现代科学革命以来,在20世纪的大部分时间内,科学家们依然在寻找规律,并进一步把规律由宏观低速扩展到微观高速,由无机物和有机物延伸到生命。有序王国攻城略地所向无敌。
C.
然而也是在19世纪末,庞加勒发现了一些难以驯服的现象,他将之归于非线性。这一极其重要的发现在当时淹没于量子力学和相对论的光环之中,庞加勒本人也感到太离奇而束手无策,之后科学家们又发展出种种线性近似作为保护带来解决非线性问题。随着协同学、耗散结构理论、突变论和分形理论等的向世,人们逐步发现,始于彭加勒在非线性旗帜下开展的各项研究对整个科学所产生的震撼丝毫不小于20世纪初的量子力学和相对论。
这一方向的研究从根本上改变了偶然性与不确定的地位。几百年来,偶然性与不确定性一直被认为是外部的扰动,应该避免或忽略不计,至多是“为必然性开辟道路”,而新的观念则认为,蝴蝶扇起的气体会在几千公里外引起风暴,正是这种随机涨落创造了世界。分形理论的创始者芒德勃罗断言,欧几里得几何学是“呆滞”的,不规则性却是活跃的, 不是噪声,而是自然界创造力的标志。还有如混沌、随机涨落、突变和协同,等等,所有这些正在汇成所谓“后现代科学”。
后现代科学正在动摇科学的本体论地基。早在两千多年前,古希腊哲学家就为这一本体论地基垒起第一块基石。自然不是杂乱无章的,而是有其秩序或规律.在变化后面有不变的存在物,在现象后面有本质。近代科学和现代科学的成果坚定了这一信念。然而后现代科学告诉我们,自然界充满着混沌、紊乱、涨落和不确定因素。所有存在物都在彼此关系中创生、消亡。
问题在于两个方面。
其一,科学本来应该告诉我们具有普遍性的知识,然而后现代科学认为,每个对象,它所处的环境或包括的主客体关系在内的“关系”,以及它的由来和“记忆”都不相同,不具有明确的边界或时段,对它们的研究会有各自的环境和游戏规则。于是科学的普遍性受到了挑战。

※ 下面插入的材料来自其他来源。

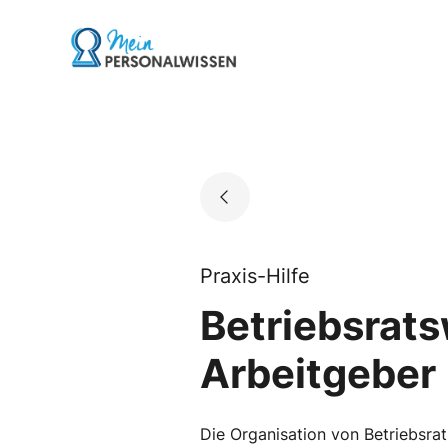
Skip
to
Go to landing page.
content
Praxis-Hilfe
Betriebsrats
Arbeitgeber
Die Organisation von Betriebsra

其二,科学本来应该告诉我们事物未来的发展趋势,由此我们方得以“把握”、“控制”事物,这就是科学的预见功能。然而蝴蝶效应会引起风暴,初始测量所不可避免的误差和计算中舍去的尾数将在迭代中放大,还有各种扰动、涨落,这一切使未来是如此不确定而不可预言。于是科学失去了普遍性后又失去了预言功能。两千年前,苏格拉底睿智地说:“我知道我不知道”。后现代科学是否也会说:“我预言我不能预言?”。
会聚这些思考就引向一个深层的问题:究竟什么是“真”,什么是“规律”?自古希腊至今的理解是它们意味着客观、普遍、永恒。正是这样一种先验的本体论,赋予“真”这样一些属性,然而这只是一种不真实的简单抽象。
在后现代科学看来,“真”是混沌、模糊、分岔、突变、非线性、对称性破缺、不可逆…,是不确定、变化、关系和个性,是主客体交融。我们看到的是不同个体,是处于不同发展阶段和不同环境(语境)之中的个体。后现代科学正在否定自古希腊以来的科学,朝着更遥远过去的混沌作辨证的复归。
由于这种复归是建立于第二阶段有序和规律的基础之上,拥有共同的平台,因而在个性之间不是远古时期的不可通约,而是彼此交流和兼容。实际上,交流和兼容正是后现代个性存在和发展的基础。
D.
这就是从本体论来看科学发展的第二条规律,由远古的混沌——显然,相对于后现代正在趋向的混沌而言,远古的混沌只能说是混乱,因为个体与个体之间没有相关。
同时,这些互不相关的个体却是与各自所处的特定的原始的自然生态环境协调一致,因而是一种“自然”的混沌。自然的混沌,经近现代的秩序而走向未来的混沌。相对于远古自然的混沌而言,未来的混沌是一种“自然-人工自然-人类”共存的混沌,这是另一个大的课题。